◆ ИСХОДНЫЙ ТЕКСТ
※ ※ ※
Заявление от 8 февраля 1916 года о том, что мы будем все же нападать на вооруженные торговые суда, было просто игрой и надувательством нашего народа.

Позднее мы сначала отрицали, а потом порицали совершенно правомерное торпедирование «Суссекса». Вместо того чтобы после этой вторичной уступки Вильсону скомандовать, наконец, к бою готовсь!, осенью 1916 года, через голову Гинденбурга и Шеера, была испробована новая половинчатая разновидность подводной войны. Затем в начале 1917 года последовало противоречивое сочетание неограниченной подводной войны с мирными предложениями. Наконец, началась неограниченная подводная война, которая за год до того явилась бы выражением уверенности сильной нации в своей победе, а теперь была неуверенно предпринята как акт отчаяния при померкнувшем престиже. А за всем этим последовала история болезни, заключавшейся в политически халатном отношении, подрыве и стратегическом ослаблении этой войны, руководство которой находилось в руках вождя, не верившего по-настоящему в ее успех.

Если бы в Германии могли предусмотреть русскую революцию, то возможно, что в 1917 году нам не пришлось бы прибегнуть к подводной войне как к последнему средству. Однако в начале 1917 года не было заметно еще ни одного внешнего признака русской революции. С другой стороны, официальные учреждения Германии, очевидно, не вполне отдавали себе отчет в разрушительном действии ошибок, совершенных нашей дипломатией в обращении с Вильсоном, в особенности от ноты по поводу «Суссекса» до мексиканской депеши; только эти ошибки сделали возможной ту ярость, с которой американский народ бросился в войну, столь чуждую его собственным интересам.
※ ※ ※
◆ НАБОР ЗАПИСЕЙ
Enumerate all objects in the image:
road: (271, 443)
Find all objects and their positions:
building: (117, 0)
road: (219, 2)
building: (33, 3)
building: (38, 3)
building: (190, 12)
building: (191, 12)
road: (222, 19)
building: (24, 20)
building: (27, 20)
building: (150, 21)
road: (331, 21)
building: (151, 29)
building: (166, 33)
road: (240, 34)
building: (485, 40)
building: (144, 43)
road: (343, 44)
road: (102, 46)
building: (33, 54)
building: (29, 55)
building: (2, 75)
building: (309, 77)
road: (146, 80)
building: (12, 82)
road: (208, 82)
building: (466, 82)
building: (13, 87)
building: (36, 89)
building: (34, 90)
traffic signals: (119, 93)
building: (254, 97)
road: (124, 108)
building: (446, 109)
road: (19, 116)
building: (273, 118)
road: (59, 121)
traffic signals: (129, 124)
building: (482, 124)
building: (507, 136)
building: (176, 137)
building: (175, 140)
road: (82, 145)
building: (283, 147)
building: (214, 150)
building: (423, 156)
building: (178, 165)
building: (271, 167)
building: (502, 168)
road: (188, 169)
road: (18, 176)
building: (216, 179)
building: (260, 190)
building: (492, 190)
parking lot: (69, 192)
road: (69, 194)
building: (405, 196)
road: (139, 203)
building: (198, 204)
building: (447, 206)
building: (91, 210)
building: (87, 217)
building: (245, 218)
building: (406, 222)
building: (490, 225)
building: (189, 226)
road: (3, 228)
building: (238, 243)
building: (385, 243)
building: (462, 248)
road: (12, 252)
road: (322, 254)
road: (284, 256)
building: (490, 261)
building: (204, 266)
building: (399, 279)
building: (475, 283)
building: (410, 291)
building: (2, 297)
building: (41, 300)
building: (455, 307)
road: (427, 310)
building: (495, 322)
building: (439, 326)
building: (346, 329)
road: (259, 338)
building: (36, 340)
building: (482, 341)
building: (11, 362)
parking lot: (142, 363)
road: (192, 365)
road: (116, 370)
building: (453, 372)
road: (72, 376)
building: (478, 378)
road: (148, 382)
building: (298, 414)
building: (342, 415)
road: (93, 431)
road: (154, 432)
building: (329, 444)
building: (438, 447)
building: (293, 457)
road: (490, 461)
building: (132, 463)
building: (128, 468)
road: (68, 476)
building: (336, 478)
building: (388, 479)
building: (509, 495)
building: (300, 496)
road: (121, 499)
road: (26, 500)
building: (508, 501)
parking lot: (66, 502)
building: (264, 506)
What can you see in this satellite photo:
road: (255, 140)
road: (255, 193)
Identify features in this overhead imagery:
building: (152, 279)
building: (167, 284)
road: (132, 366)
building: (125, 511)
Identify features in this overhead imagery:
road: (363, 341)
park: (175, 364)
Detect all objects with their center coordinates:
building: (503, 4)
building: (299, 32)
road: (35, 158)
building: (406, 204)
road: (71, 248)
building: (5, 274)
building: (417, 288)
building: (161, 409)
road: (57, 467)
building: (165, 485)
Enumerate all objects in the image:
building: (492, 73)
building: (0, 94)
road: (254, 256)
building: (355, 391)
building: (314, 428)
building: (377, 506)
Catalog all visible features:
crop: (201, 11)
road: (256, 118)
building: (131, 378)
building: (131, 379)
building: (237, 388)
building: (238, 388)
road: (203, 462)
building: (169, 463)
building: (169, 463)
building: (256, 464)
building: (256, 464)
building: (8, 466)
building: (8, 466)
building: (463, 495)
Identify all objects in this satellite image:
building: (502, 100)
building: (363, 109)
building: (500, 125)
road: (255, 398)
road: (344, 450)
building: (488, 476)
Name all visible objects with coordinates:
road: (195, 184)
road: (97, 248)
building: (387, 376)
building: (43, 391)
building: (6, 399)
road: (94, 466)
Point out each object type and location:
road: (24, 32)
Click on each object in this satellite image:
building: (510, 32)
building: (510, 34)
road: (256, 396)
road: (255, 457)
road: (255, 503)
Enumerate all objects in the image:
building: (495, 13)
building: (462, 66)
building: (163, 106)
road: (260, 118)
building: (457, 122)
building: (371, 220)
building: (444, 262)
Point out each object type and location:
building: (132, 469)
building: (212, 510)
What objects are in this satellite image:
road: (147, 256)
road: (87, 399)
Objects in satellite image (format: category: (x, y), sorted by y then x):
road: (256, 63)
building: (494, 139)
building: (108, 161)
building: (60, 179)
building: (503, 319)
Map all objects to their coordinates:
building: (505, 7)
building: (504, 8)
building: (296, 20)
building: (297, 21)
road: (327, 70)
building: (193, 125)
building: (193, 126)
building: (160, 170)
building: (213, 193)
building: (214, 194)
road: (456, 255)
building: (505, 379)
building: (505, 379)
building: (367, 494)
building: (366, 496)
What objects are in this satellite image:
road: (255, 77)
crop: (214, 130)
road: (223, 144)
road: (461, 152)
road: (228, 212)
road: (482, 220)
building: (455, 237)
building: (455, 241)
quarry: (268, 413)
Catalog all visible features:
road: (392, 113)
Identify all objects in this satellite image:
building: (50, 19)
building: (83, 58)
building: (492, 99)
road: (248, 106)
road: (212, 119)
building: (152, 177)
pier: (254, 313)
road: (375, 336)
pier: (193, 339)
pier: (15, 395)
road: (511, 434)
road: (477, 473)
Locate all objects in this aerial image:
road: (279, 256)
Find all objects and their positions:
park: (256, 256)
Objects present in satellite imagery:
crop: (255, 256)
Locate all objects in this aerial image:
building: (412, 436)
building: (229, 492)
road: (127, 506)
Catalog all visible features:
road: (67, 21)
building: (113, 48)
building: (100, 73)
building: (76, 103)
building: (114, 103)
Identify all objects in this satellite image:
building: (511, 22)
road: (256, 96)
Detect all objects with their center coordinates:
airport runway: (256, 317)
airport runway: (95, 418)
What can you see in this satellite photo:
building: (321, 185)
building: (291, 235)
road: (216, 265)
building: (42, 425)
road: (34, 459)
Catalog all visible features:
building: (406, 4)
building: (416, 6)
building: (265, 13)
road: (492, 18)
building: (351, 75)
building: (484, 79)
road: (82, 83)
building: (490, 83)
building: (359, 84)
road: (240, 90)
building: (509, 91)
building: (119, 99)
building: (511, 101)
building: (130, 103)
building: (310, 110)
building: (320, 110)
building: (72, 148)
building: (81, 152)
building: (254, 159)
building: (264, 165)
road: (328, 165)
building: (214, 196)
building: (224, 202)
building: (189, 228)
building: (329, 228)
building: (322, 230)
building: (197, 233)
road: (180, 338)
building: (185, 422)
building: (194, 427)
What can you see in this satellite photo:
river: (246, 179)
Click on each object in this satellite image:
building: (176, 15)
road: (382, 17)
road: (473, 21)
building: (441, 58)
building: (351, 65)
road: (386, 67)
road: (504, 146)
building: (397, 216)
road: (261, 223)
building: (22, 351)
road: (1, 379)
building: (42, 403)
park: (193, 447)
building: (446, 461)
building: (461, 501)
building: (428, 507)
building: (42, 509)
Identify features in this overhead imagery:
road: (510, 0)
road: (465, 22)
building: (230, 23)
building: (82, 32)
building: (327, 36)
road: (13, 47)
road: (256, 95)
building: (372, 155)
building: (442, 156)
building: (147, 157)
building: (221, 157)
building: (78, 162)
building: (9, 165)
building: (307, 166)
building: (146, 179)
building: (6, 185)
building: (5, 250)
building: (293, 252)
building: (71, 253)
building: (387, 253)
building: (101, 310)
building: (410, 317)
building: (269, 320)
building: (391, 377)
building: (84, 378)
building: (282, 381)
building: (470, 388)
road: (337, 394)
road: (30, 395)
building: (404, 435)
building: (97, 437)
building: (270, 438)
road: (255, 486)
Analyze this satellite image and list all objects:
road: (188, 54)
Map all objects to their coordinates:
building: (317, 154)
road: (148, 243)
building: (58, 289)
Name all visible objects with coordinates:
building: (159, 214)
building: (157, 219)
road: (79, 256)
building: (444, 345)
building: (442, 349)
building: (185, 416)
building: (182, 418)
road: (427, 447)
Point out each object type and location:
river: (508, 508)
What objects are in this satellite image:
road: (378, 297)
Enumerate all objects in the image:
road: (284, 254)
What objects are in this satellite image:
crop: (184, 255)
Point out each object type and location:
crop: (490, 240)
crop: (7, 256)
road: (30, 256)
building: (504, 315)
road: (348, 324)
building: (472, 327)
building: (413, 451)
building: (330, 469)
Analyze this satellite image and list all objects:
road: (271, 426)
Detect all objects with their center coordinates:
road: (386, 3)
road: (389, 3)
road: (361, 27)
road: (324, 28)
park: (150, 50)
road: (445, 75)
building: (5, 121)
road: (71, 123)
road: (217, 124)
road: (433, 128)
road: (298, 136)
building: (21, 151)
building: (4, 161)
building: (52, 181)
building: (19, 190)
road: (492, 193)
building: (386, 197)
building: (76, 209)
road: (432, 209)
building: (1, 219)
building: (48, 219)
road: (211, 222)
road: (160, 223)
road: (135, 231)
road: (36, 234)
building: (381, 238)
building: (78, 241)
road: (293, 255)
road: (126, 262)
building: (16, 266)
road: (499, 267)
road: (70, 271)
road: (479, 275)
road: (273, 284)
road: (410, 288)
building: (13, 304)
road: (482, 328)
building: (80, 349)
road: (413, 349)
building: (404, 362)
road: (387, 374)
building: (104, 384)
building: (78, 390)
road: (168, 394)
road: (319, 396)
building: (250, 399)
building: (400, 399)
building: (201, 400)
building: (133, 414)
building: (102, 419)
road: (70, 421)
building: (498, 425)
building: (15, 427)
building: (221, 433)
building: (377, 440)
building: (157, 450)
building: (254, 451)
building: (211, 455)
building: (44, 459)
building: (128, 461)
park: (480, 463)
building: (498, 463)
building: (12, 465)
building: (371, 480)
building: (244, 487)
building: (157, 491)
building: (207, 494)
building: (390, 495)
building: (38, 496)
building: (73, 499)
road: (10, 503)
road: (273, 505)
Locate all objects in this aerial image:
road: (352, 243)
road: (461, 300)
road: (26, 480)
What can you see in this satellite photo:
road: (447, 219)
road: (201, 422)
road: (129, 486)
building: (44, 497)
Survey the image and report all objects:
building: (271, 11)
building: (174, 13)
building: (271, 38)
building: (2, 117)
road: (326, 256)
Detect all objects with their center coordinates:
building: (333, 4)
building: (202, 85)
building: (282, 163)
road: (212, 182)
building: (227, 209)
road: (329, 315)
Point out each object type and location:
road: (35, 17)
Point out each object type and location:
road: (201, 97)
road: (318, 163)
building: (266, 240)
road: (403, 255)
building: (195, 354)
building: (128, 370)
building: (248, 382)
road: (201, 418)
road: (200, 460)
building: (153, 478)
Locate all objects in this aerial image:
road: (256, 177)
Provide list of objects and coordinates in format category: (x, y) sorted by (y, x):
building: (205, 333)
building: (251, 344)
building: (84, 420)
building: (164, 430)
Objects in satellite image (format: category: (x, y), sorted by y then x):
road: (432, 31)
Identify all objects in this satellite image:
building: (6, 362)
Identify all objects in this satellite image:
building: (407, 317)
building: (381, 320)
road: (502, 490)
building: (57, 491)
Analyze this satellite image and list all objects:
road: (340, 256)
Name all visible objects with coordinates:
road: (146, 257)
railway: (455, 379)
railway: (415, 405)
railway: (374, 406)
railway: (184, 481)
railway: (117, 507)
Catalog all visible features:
※ ※ ※
◆ ЗАДАНИЕ
Выведите без изменений фрагмент исходного текста, начиная со слов «Позднее мы сначала» вплоть до слов «в ее успех.» включительно.

◆ ОТВЕТ
Позднее мы сначала отрицали, а потом порицали совершенно правомерное торпедирование «Суссекса». Вместо того чтобы после этой вторичной уступки Вильсону скомандовать, наконец, к бою готовсь!, осенью 1916 года, через голову Гинденбурга и Шеера, была испробована новая половинчатая разновидность подводной войны. Затем в начале 1917 года последовало противоречивое сочетание неограниченной подводной войны с мирными предложениями. Наконец, началась неограниченная подводная война, которая за год до того явилась бы выражением уверенности сильной нации в своей победе, а теперь была неуверенно предпринята как акт отчаяния при померкнувшем престиже. А за всем этим последовала история болезни, заключавшейся в политически халатном отношении, подрыве и стратегическом ослаблении этой войны, руководство которой находилось в руках вождя, не верившего по-настоящему в ее успех.